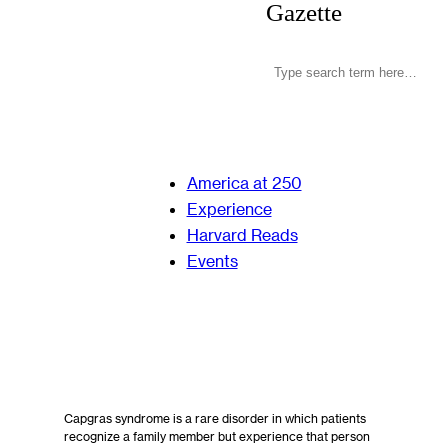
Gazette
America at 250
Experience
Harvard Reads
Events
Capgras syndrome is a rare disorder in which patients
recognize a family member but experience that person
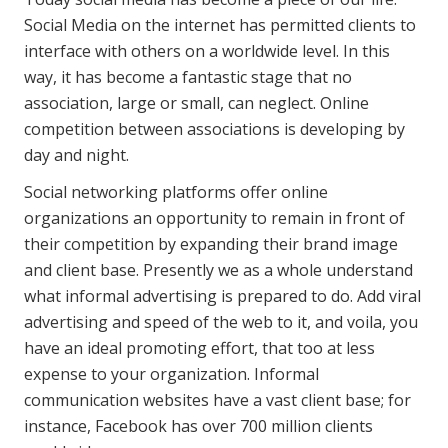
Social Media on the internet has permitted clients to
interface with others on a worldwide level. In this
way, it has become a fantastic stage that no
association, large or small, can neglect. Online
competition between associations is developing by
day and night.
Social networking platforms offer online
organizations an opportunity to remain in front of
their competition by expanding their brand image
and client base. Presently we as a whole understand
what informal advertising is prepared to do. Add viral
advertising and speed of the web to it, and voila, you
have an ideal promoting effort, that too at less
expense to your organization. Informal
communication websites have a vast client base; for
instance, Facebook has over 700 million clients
◆ ◆ ◆ ◆ ◆
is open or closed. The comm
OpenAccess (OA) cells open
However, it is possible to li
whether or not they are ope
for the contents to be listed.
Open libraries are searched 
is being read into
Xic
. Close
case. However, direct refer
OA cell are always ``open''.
◆ ◆ ◆ ◆ ◆
◆ **What the task asks**
Every line above from the line with "However, it is possible to li" to the line with "OA cell are", inclusive, must be returned exactly; no other line belongs in the reply.

◆ **Solved exercise**
However, it is possible to li
whether or not they are ope
for the contents to be listed.
Open libraries are searched 
is being read into
Xic
. Close
case. However, direct refer
OA cell are always ``open''.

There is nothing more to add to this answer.